In her native Armenia, Ani is using her journalistic aspirations to advocate for the rights of children with disabilities and for understanding of their unique situations.
“Children with disabilities need education from an early age,” said Ani in her statement to the United Nations. “In every society there are stereotypes towards people with disabilities, which are difficult to eliminate. It is through children that we can change our societies and make them more inclusive. Children more readily accept others the way they are – no matter how different.”
|© UN Photo/Filgueiras|
|Armen Martirossian, Permanent Representative of Armenia to the United Nations, signs the new United Nations Convention on the Rights of Persons with Disabilities, with Voices of Youth delegate Ani Hovahannisyan (right) looking on, in New York.|
‘We can do better’
United Nations Deputy Secretary-General Asha-Rose Migiro told a ceremony at UN Headquarters in New York that “in three short years, the Convention went from dream to reality” to become the first human rights treaty of the century.
However, fewer than 50 nations currently have specific legislation protecting people with disabilities. “I know we can do better,” she added.
“Until now the rights of disabled people have been handled with a paternalistic attitude, granting rights to people with disabilities almost as gifts,” says Vice President of Ecuador Mr.
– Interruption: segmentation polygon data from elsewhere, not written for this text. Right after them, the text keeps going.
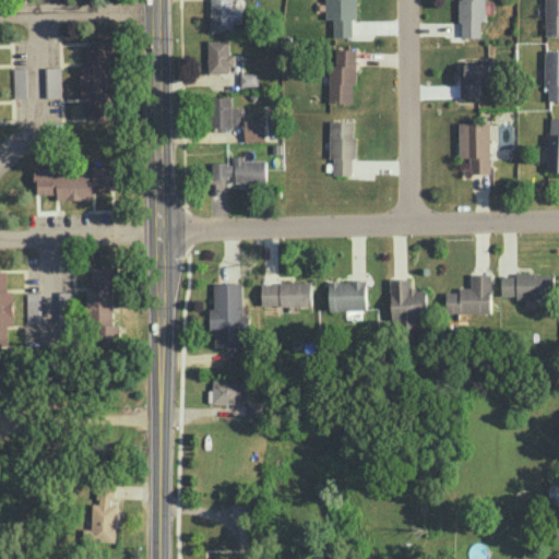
[(234,8),(233,0),(211,0),(212,32),(236,31),(235,23),(242,22),(242,8),(234,8)]
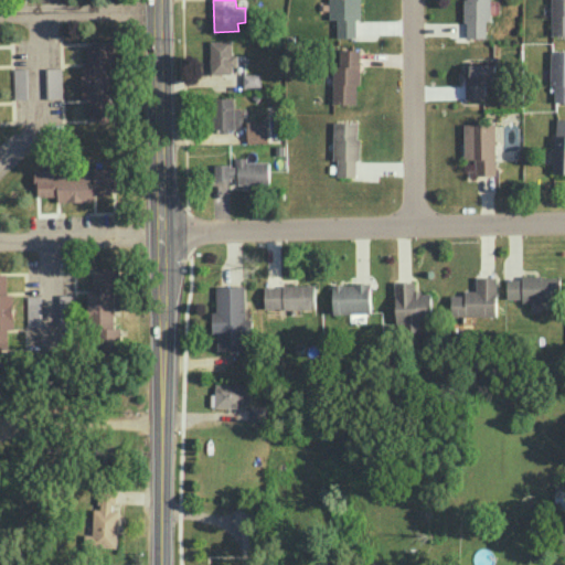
[(329,0),(330,19),(338,19),(338,38),(356,36),(356,19),(361,19),(360,0),(329,0)]
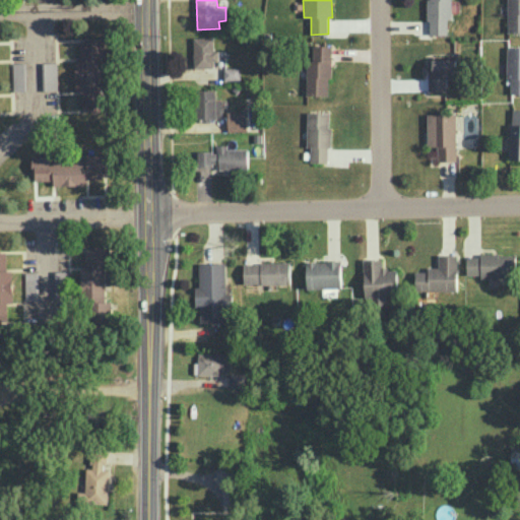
[(451,18),(451,0),(428,0),(428,34),(448,35),(448,18),(451,18)]
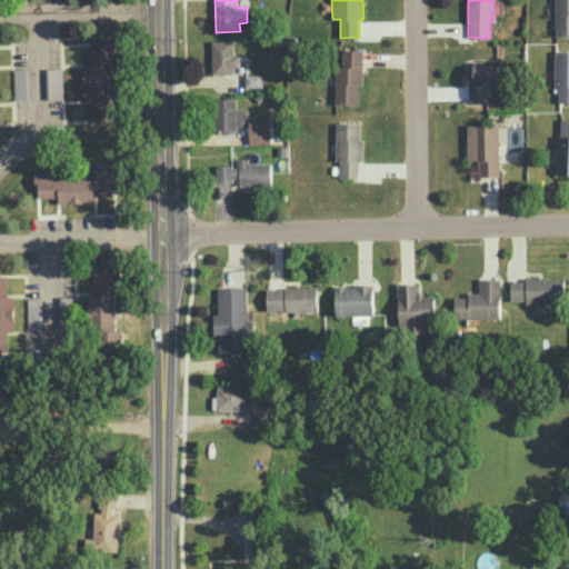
[(568,0),(556,0),(557,36),(568,35),(568,0)]
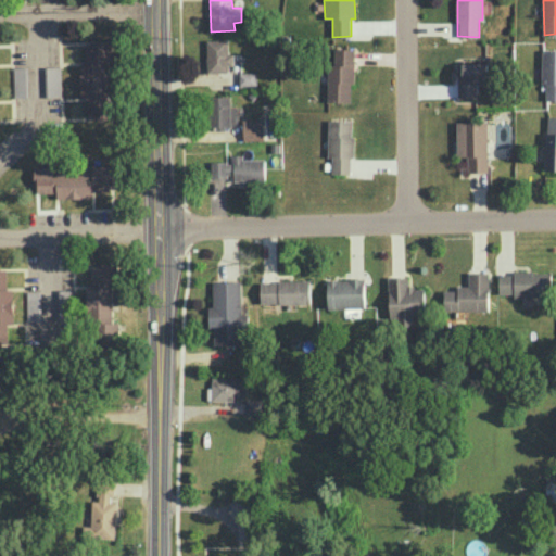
[(207,39),(207,72),(231,72),(231,53),(229,53),(228,38),(207,39)]
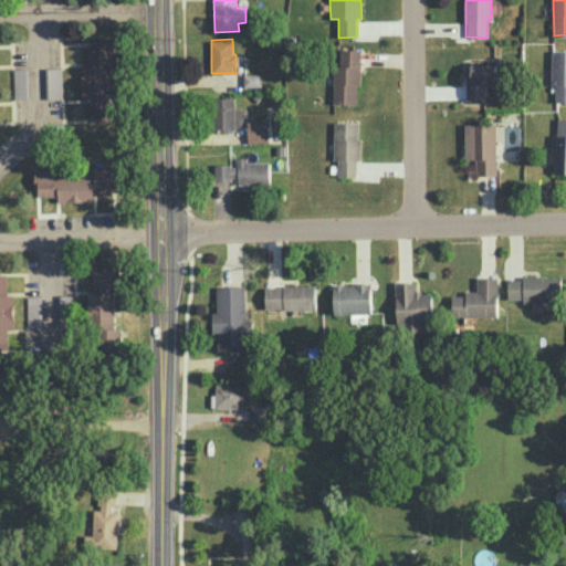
[(87,42),(87,64),(82,64),(82,100),(88,100),(88,122),(115,122),(115,100),(112,100),(112,42),(87,42)]
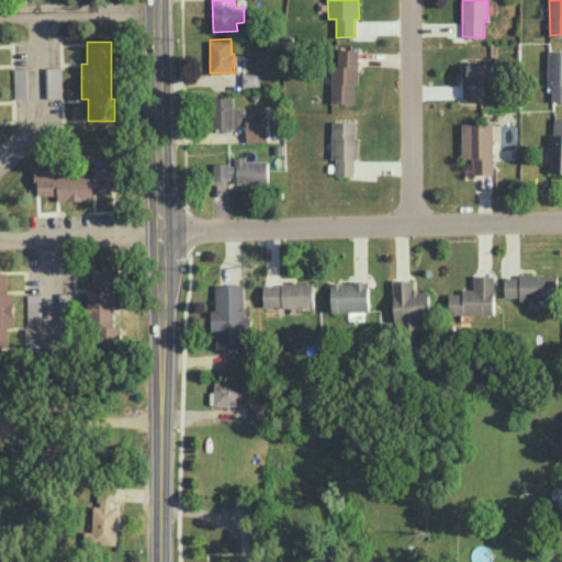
[(358,48),(338,48),(338,64),(332,64),(330,102),(357,103),(358,48)]
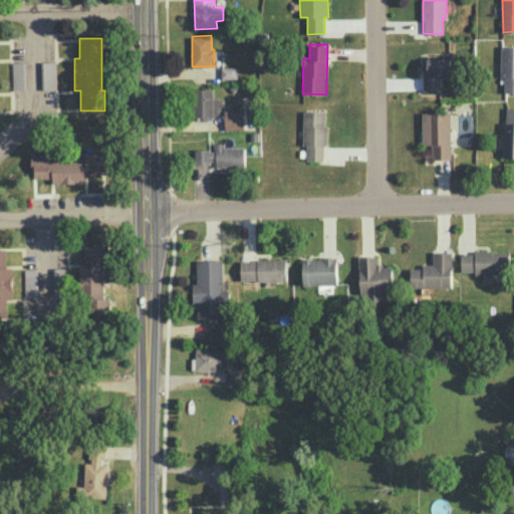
[(505,92),(513,92),(513,45),(502,45),(501,83),(505,83),(505,92)]
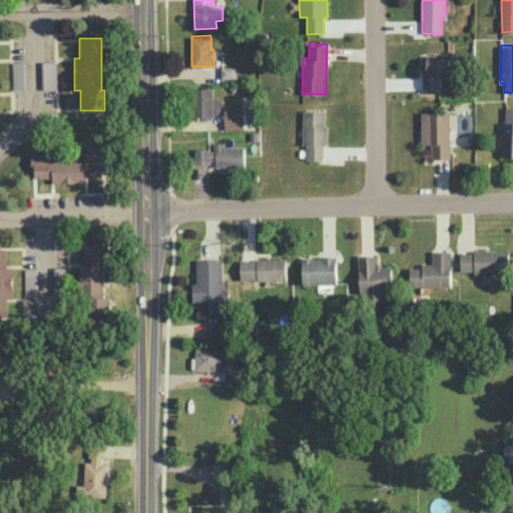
[(423,91),(441,90),(440,77),(452,76),(452,57),(427,58),(428,76),(422,76),(423,91)]
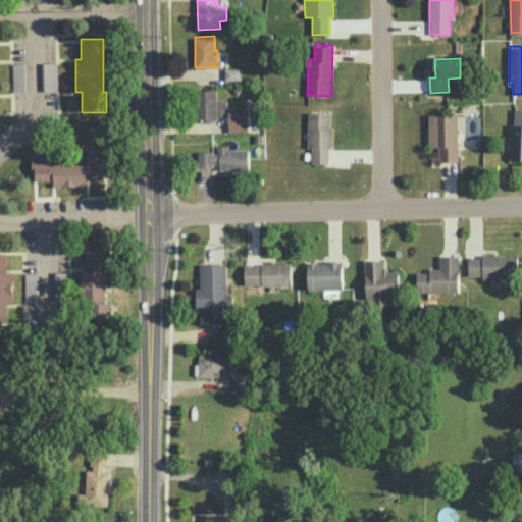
[(24,62),(13,62),(14,92),(25,91),(24,62)]
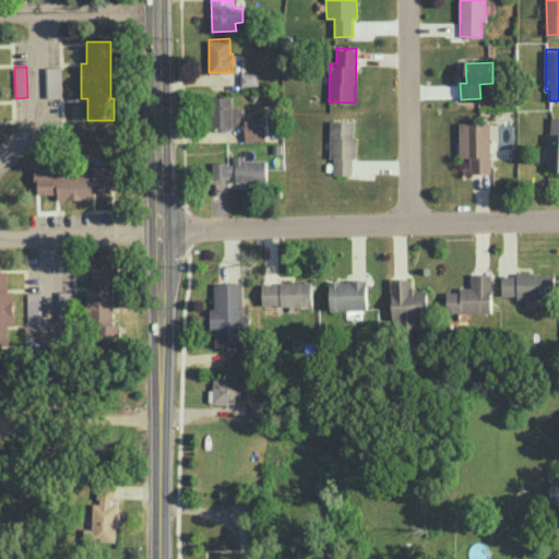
[(61,97),(61,67),(46,67),(47,97),(61,97)]
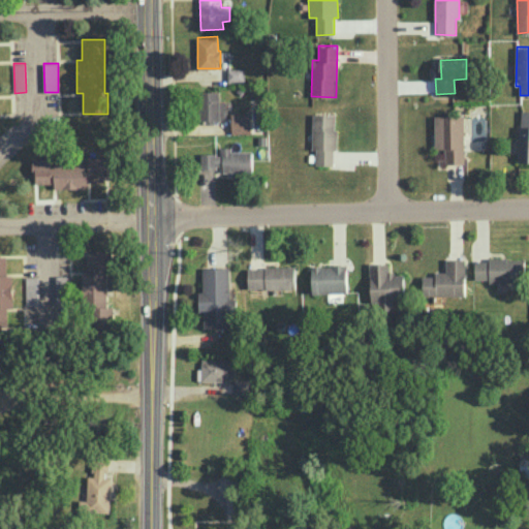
[(228,81),(245,81),(244,68),(228,68),(228,81)]
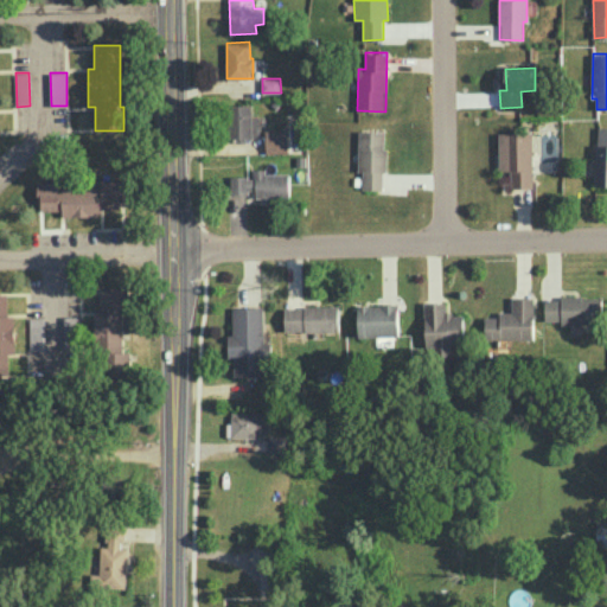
[(260,115),(251,115),(251,104),(230,104),(231,139),(260,138),(260,115)]
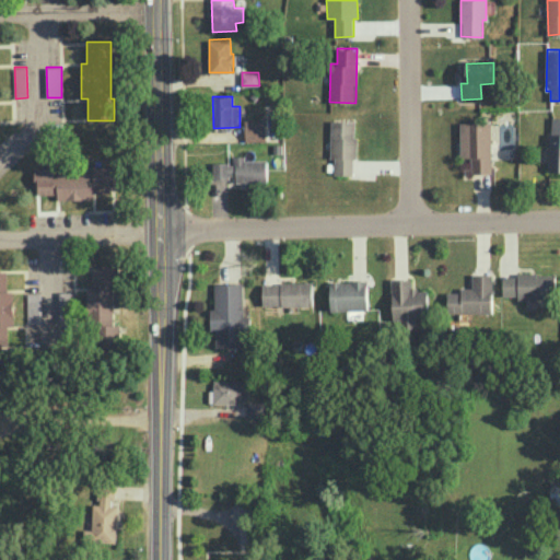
[(549,171),(559,171),(559,116),(551,117),(549,171)]
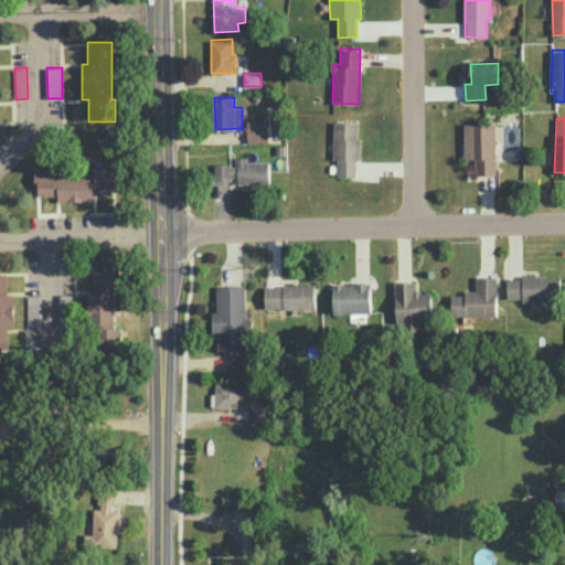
[(268,140),(267,120),(247,121),(248,141),(268,140)]
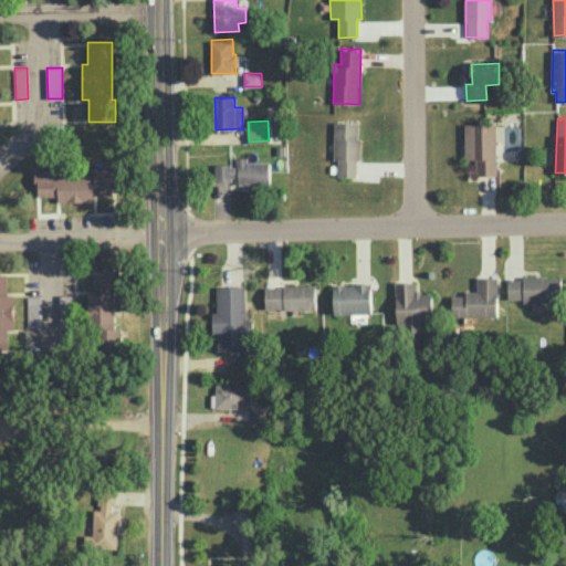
[(334,160),(338,160),(338,177),(358,177),(359,122),(335,122),(334,160)]
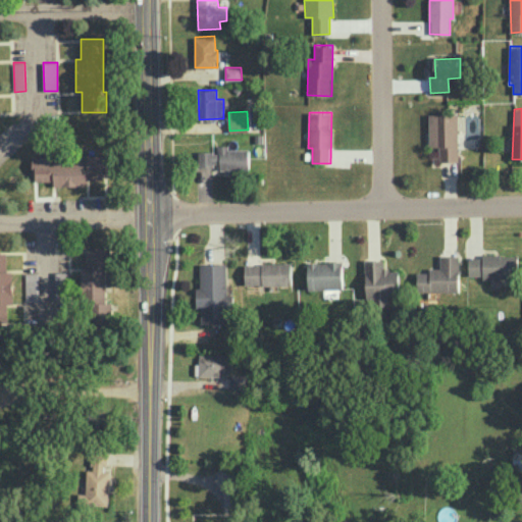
[(439,161),(459,161),(458,113),(429,114),(430,147),(439,147),(439,161)]
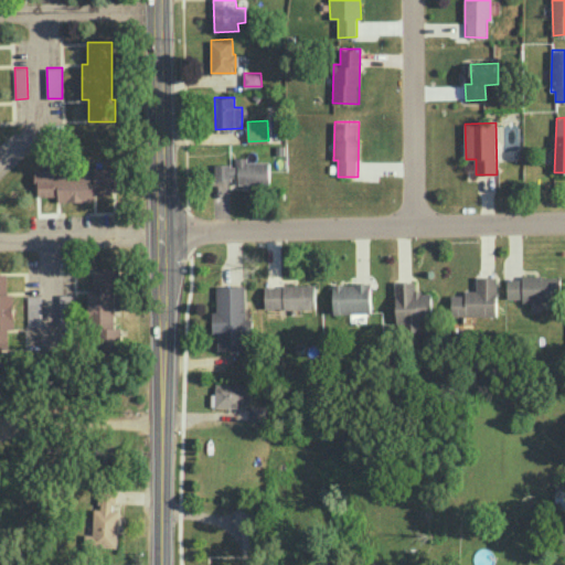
[(269,161),(246,161),(246,157),(236,157),(236,164),(215,163),(214,180),(235,180),(235,182),(269,183),(269,161)]
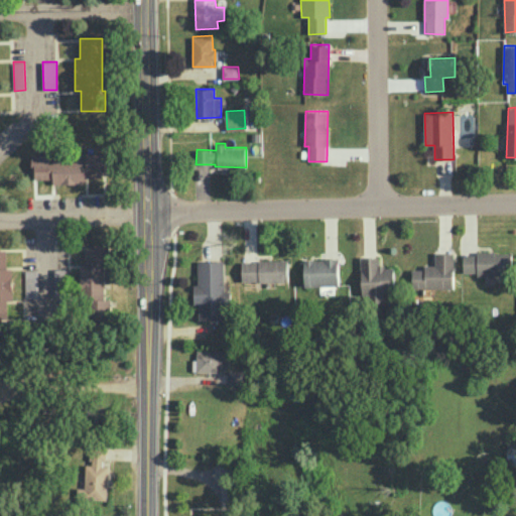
[(32,157),(32,178),(53,178),(53,183),(88,183),(88,178),(105,178),(104,152),(87,152),(87,156),(32,157)]
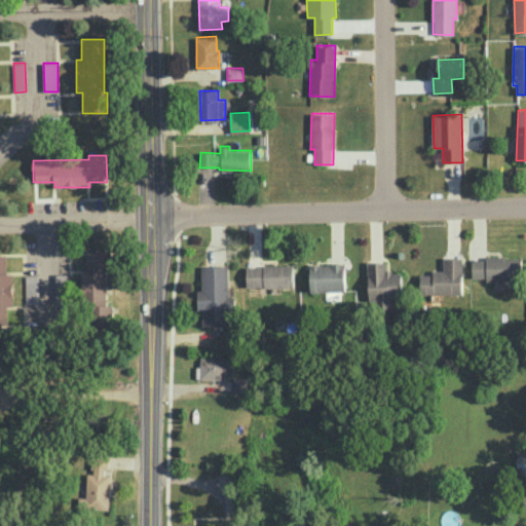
[(113,321),(113,305),(107,305),(107,273),(112,273),(111,250),(86,250),(87,270),(82,270),(82,305),(92,304),(94,321),(113,321)]
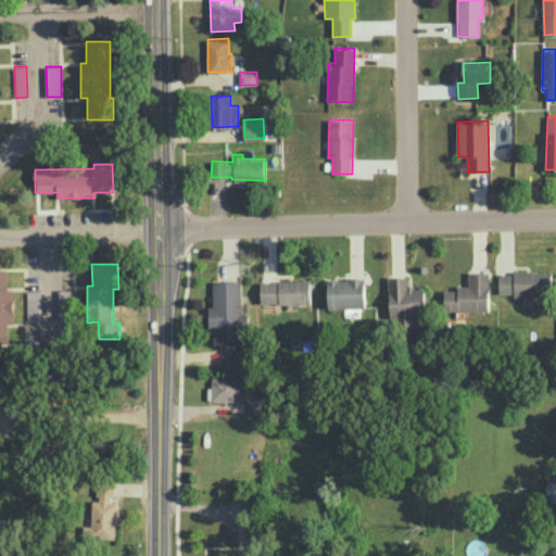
[(0,342),(9,342),(9,323),(14,323),(14,289),(8,289),(8,267),(0,267),(0,342)]
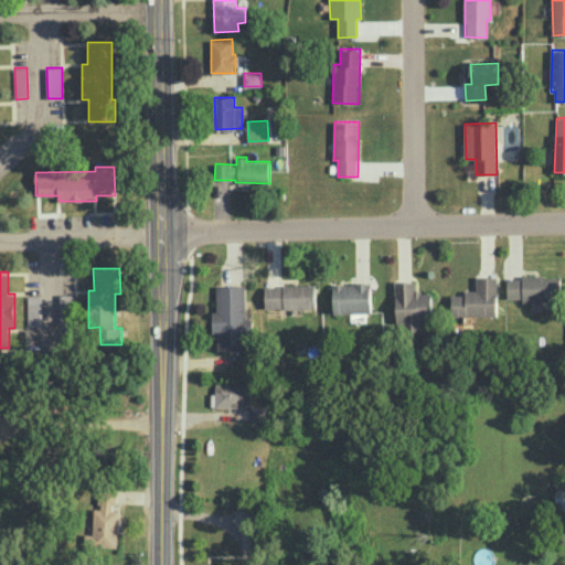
[(498,315),(497,276),(477,276),(477,290),(466,290),(466,294),(451,295),(452,316),(498,315)]
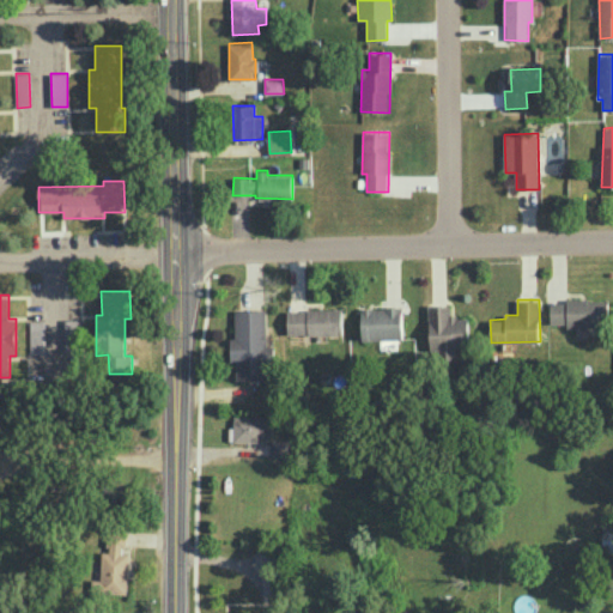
[(551,326),(608,326),(608,299),(551,301),(551,326)]
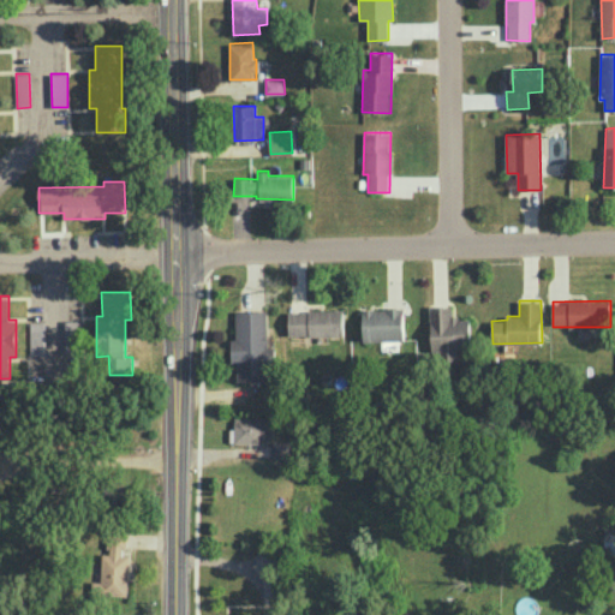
[(431,352),(441,351),(441,359),(458,359),(457,346),(471,346),(470,317),(453,317),(453,305),(431,305),(431,352)]
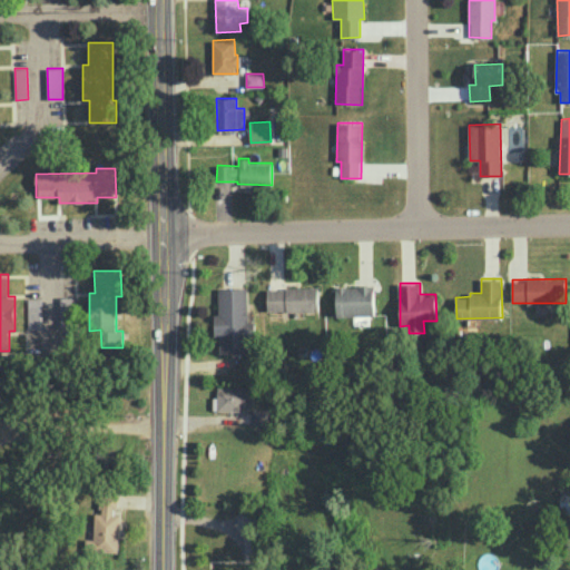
[(336,285),(336,316),(374,315),(374,285),(336,285)]
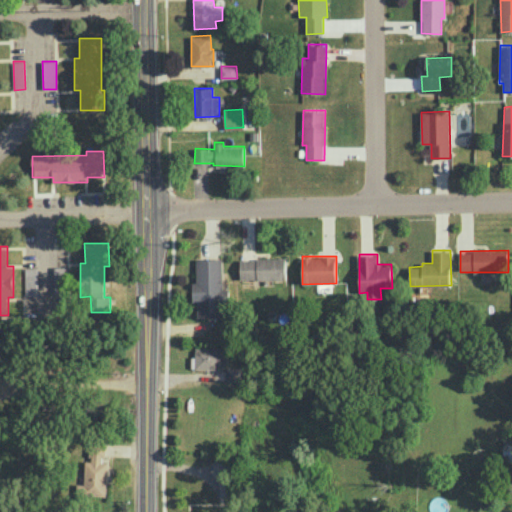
[(222,258),(196,259),(196,282),(192,282),(193,302),(197,302),(198,318),(223,317),(223,299),(229,299),(228,288),(222,289),(222,258)]
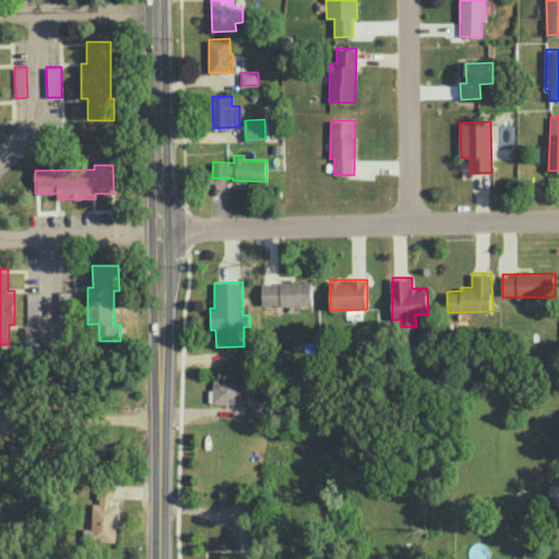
[(262,305),(312,304),(312,282),(262,283),(262,305)]
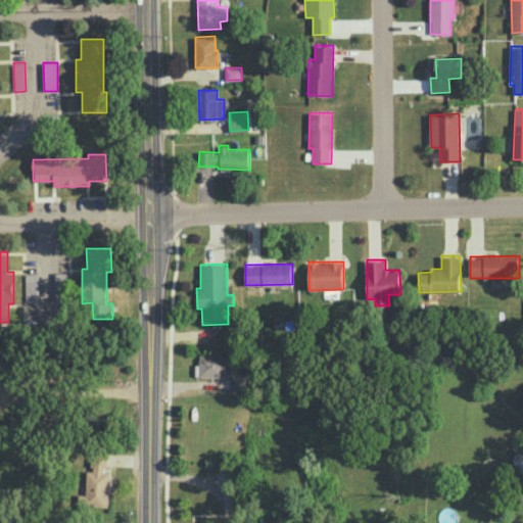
[(55,273),(56,300),(68,300),(67,272),(55,273)]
Moreno. “But from today on, people with disabilities can exercise their right to have freedom, independence, work, recreation, education and economic rights.”
As for Ani and Mauricio, they will continue to educate and spread awareness about the rights of the disabled, knowing that they are the most important instruments to helping them achieve equal status in society. As members of UNICEF’s programme, Voices of Youth, and as part of the Voices of Youth network of leaders with disabilities, Ani and Mauricio are proving that the involvement of young people dedicated to the cause can help bring all nations to the table.